Exclusion criteria included known cerebrovascular disease before treatment initiation, prematurity less than 28 weeks of gestational age, non-sickle cell disease neurologic disease or hydroxyurea use prior to cohort entry.
Investigators followed patients from their first hematology visit until censoring — defined as bone marrow transplant, transition of care or loss to follow-up — or the outcome of interest.
Outcomes included hydroxyurea use and incident cerebrovascular disease, a composite outcome of first documentation of abnormal TCD, brain MRI with silent infarct or overt ischemic stroke.
Researchers also performed a survival analysis with time-varying exposure.
The analysis included 446 patients (median age at baseline, 2.4 months; 51% male), nearly all (96%) of whom had sickle cell disease-SS.
Median follow-up duration was 5 years (interquartile range, 2.3-8.7).
Results
The percentage of patients prescribed hydroxyurea increased from 29% in the pre-guideline period to 72% in the post-guideline period (HR = 3.4; 95% CI, 2.5-4.63). Median age at first hydroxyurea declined from 4 years (interquartile range, 2.5-7.7) in the pre-guideline period to 2.9 years (interquartile range, 1.1-5.8) in the post-guideline period (P = .002)
During 2,395 person-years of follow-up, researchers reported a 14.8% cumulative incidence of incident cerebrovascular disease events.
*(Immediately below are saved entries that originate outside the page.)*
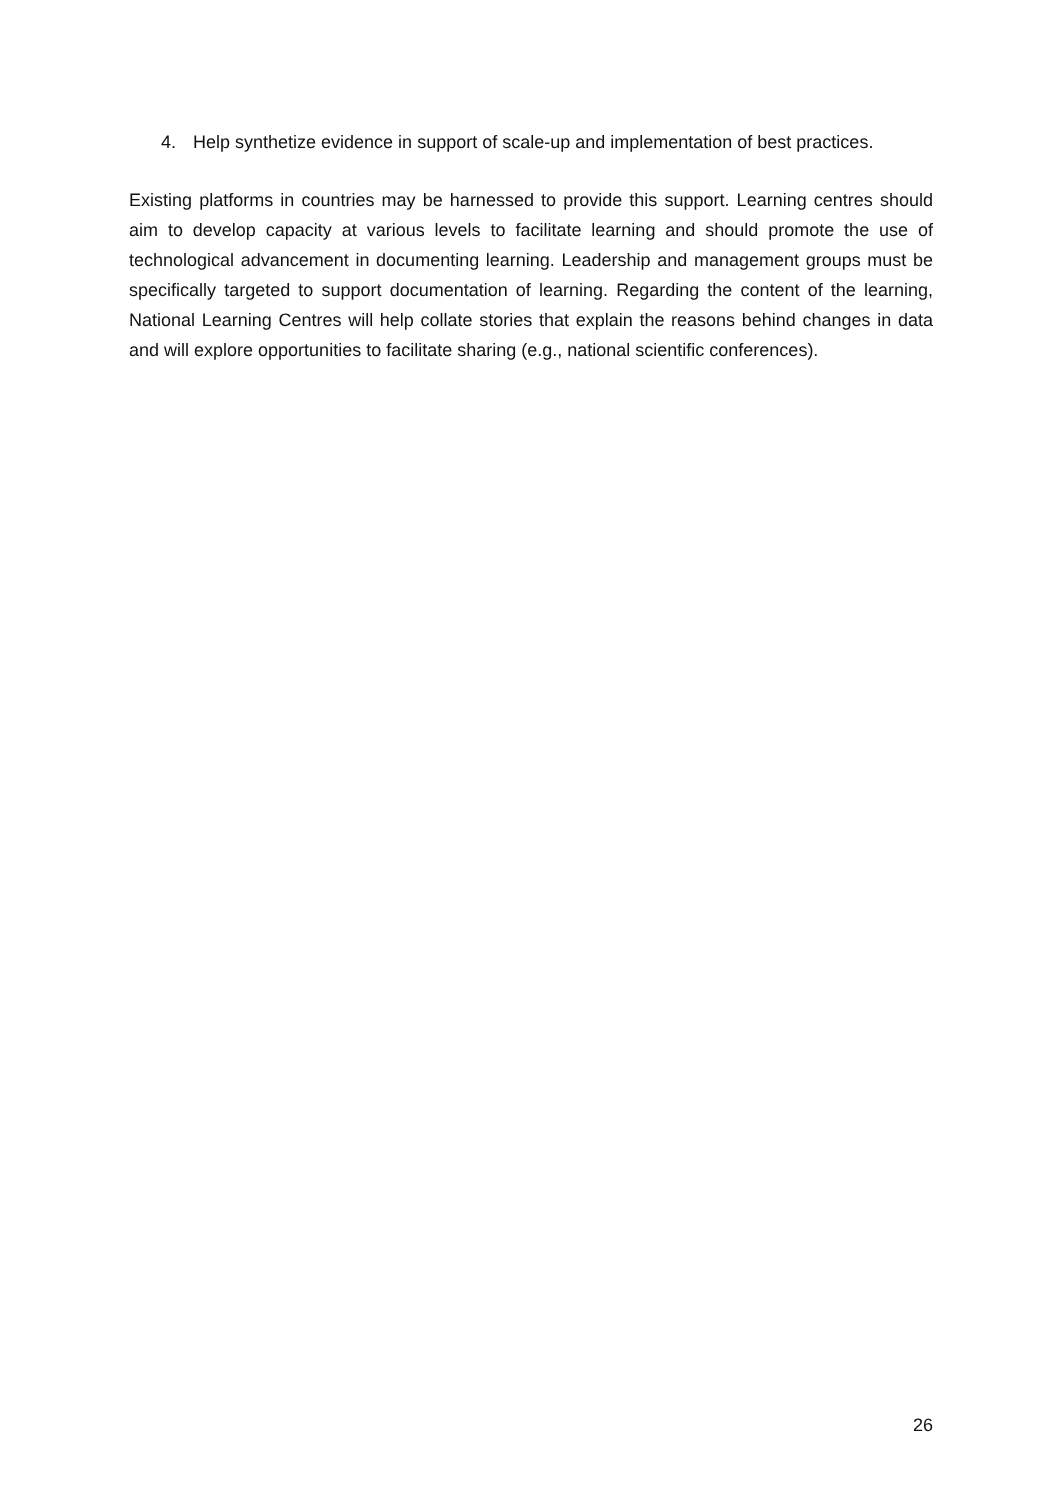4. Help synthetize evidence in support of scale-up and implementation of best practices.
Existing platforms in countries may be harnessed to provide this support. Learning centres should aim to develop capacity at various levels to facilitate learning and should promote the use of technological advancement in documenting learning. Leadership and management groups must be specifically targeted to support documentation of learning. Regarding the content of the learning, National Learning Centres will help collate stories that explain the reasons behind changes in data and will explore opportunities to facilitate sharing (e.g., national scientific conferences).
26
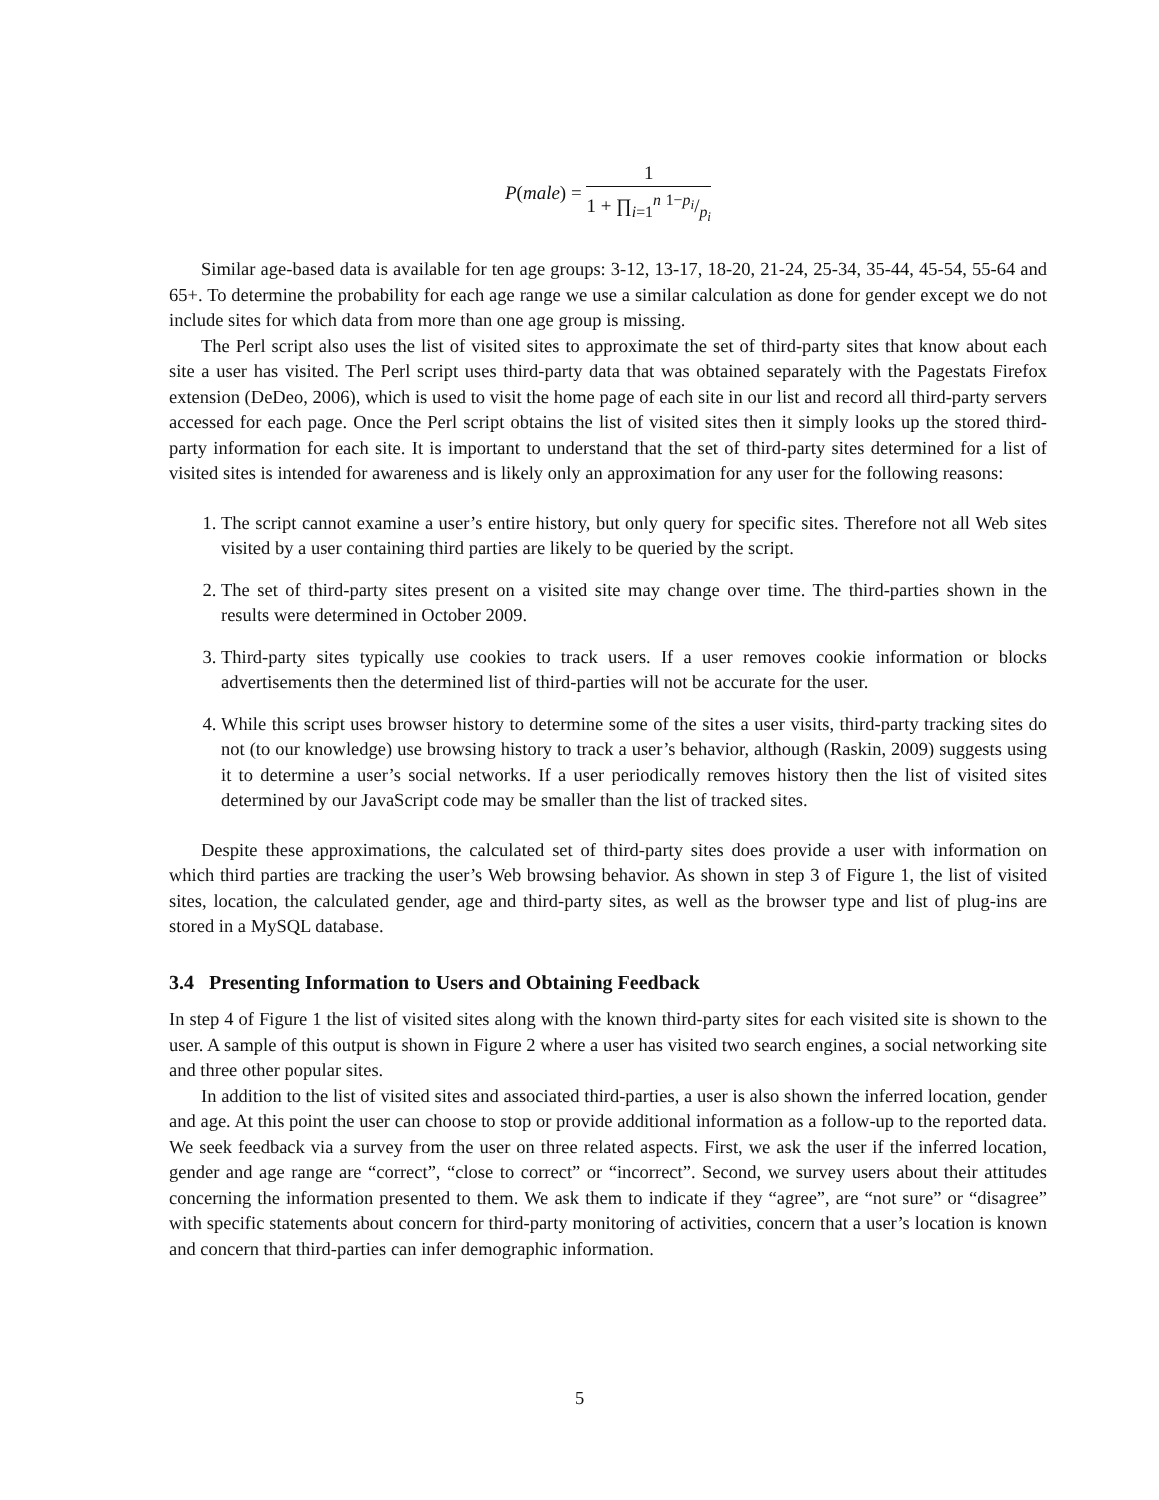P(male) = 1 1 + ∏<sub>i=1</sub><sup>n</sup> 1−p<sub>i</sub>/p<sub>i</sub>
Similar age-based data is available for ten age groups: 3-12, 13-17, 18-20, 21-24, 25-34, 35-44, 45-54, 55-64 and 65+. To determine the probability for each age range we use a similar calculation as done for gender except we do not include sites for which data from more than one age group is missing.
The Perl script also uses the list of visited sites to approximate the set of third-party sites that know about each site a user has visited. The Perl script uses third-party data that was obtained separately with the Pagestats Firefox extension (DeDeo, 2006), which is used to visit the home page of each site in our list and record all third-party servers accessed for each page. Once the Perl script obtains the list of visited sites then it simply looks up the stored third-party information for each site. It is important to understand that the set of third-party sites determined for a list of visited sites is intended for awareness and is likely only an approximation for any user for the following reasons:
1. The script cannot examine a user’s entire history, but only query for specific sites. Therefore not all Web sites visited by a user containing third parties are likely to be queried by the script.
2. The set of third-party sites present on a visited site may change over time. The third-parties shown in the results were determined in October 2009.
3. Third-party sites typically use cookies to track users. If a user removes cookie information or blocks advertisements then the determined list of third-parties will not be accurate for the user.
4. While this script uses browser history to determine some of the sites a user visits, third-party tracking sites do not (to our knowledge) use browsing history to track a user’s behavior, although (Raskin, 2009) suggests using it to determine a user’s social networks. If a user periodically removes history then the list of visited sites determined by our JavaScript code may be smaller than the list of tracked sites.
Despite these approximations, the calculated set of third-party sites does provide a user with information on which third parties are tracking the user’s Web browsing behavior. As shown in step 3 of Figure 1, the list of visited sites, location, the calculated gender, age and third-party sites, as well as the browser type and list of plug-ins are stored in a MySQL database.
3.4 Presenting Information to Users and Obtaining Feedback
In step 4 of Figure 1 the list of visited sites along with the known third-party sites for each visited site is shown to the user. A sample of this output is shown in Figure 2 where a user has visited two search engines, a social networking site and three other popular sites.
In addition to the list of visited sites and associated third-parties, a user is also shown the inferred location, gender and age. At this point the user can choose to stop or provide additional information as a follow-up to the reported data. We seek feedback via a survey from the user on three related aspects. First, we ask the user if the inferred location, gender and age range are “correct”, “close to correct” or “incorrect”. Second, we survey users about their attitudes concerning the information presented to them. We ask them to indicate if they “agree”, are “not sure” or “disagree” with specific statements about concern for third-party monitoring of activities, concern that a user’s location is known and concern that third-parties can infer demographic information.
5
The 66 events included 53 silent cerebral infarcts, 10 abnormal TCD and three overt ischemic strokes.
Analyses showed improved cerebrovascular disease-free survival in the post-guideline period compared with the pre-guideline period (HR = 0.58; 95% CI, 0.32-1.05). However, the difference did not reach statistical significance. The small study sample and an overrepresentation of patients from the post-guideline period may have contributed to this, according to researchers.
Next steps and implications
Analyses will continue with an expanded cohort, with Dain hoping to include data from 1,000 patients.
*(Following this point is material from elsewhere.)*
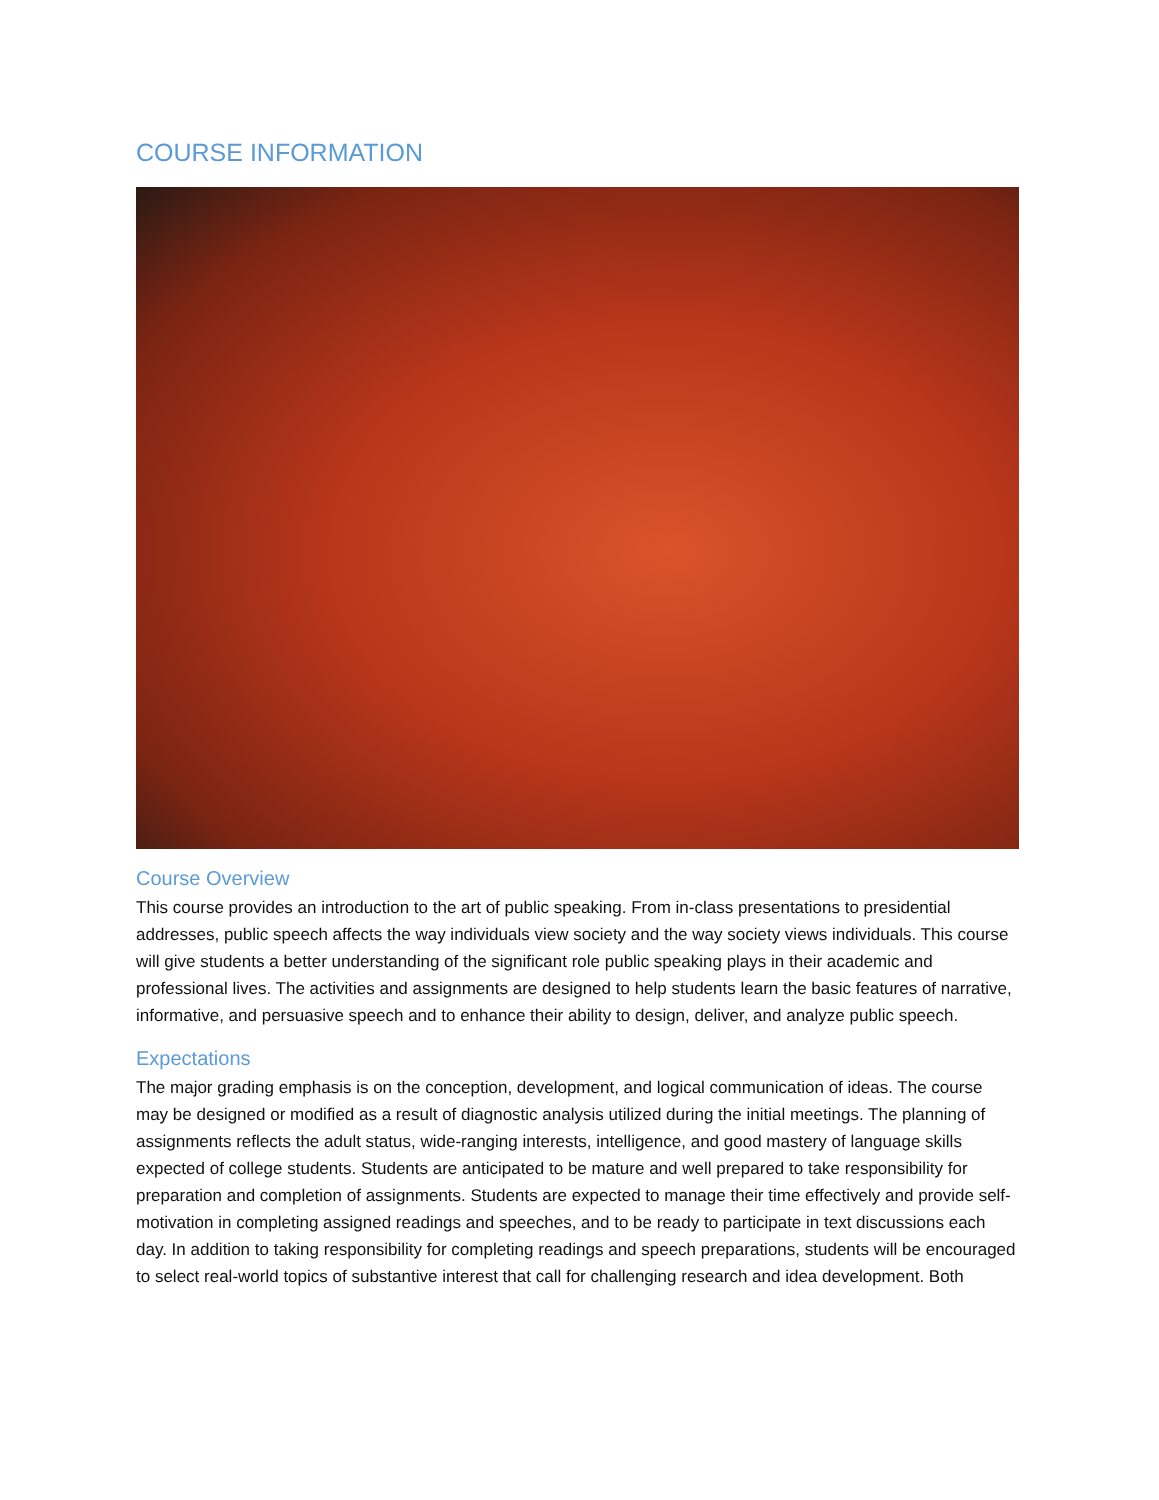COURSE INFORMATION
Course Overview
This course provides an introduction to the art of public speaking. From in-class presentations to presidential addresses, public speech affects the way individuals view society and the way society views individuals. This course will give students a better understanding of the significant role public speaking plays in their academic and professional lives. The activities and assignments are designed to help students learn the basic features of narrative, informative, and persuasive speech and to enhance their ability to design, deliver, and analyze public speech.
Expectations
The major grading emphasis is on the conception, development, and logical communication of ideas. The course may be designed or modified as a result of diagnostic analysis utilized during the initial meetings. The planning of assignments reflects the adult status, wide-ranging interests, intelligence, and good mastery of language skills expected of college students. Students are anticipated to be mature and well prepared to take responsibility for preparation and completion of assignments. Students are expected to manage their time effectively and provide self-motivation in completing assigned readings and speeches, and to be ready to participate in text discussions each day. In addition to taking responsibility for completing readings and speech preparations, students will be encouraged to select real-world topics of substantive interest that call for challenging research and idea development. Both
“This is still a very large effect size with a hazard ratio of 0.58, so I’m excited for what’s to come,” Dain said. “Hopefully as we analyze additional data with an expanded cohort, we will be able to show a statistically significant difference.”
That could change how clinicians counsel people with sickle cell disease — including families of younger patients — at a time when hydroxyurea uptake and adherence are lower than desired.
“Many infants may have high hemoglobin-S when they are younger than 1 year of age,” Dain told Healio. “They may not have manifestations of sickle cell disease, so parents may want to wait to start hydroxyurea until they see their child developing sickle cell disease symptoms. If we are able to show starting hydroxyurea earlier will prevent problems in the brain that are potentially irreversible, that might help us in our conversations about why to start them on a daily medication even when they are doing well.”
Even with FDA approval of two gene therapies for sickle cell disease, hydroxyurea will continue to have a role in treatment, Dain said.
“it is very exciting to see so many advances that hopefully will improve the duration and quality of life for these patients,” Dain told Healio. “We have more curative therapies for sickle cell disease, but we certainly will not eradicate it in the next few years. We know [the newly approved gene therapies] will not be able to reach many patients, so it’s very important to keep studying other treatments. Even when we’re hearing about a potential cure, research like ours is still very relevant.”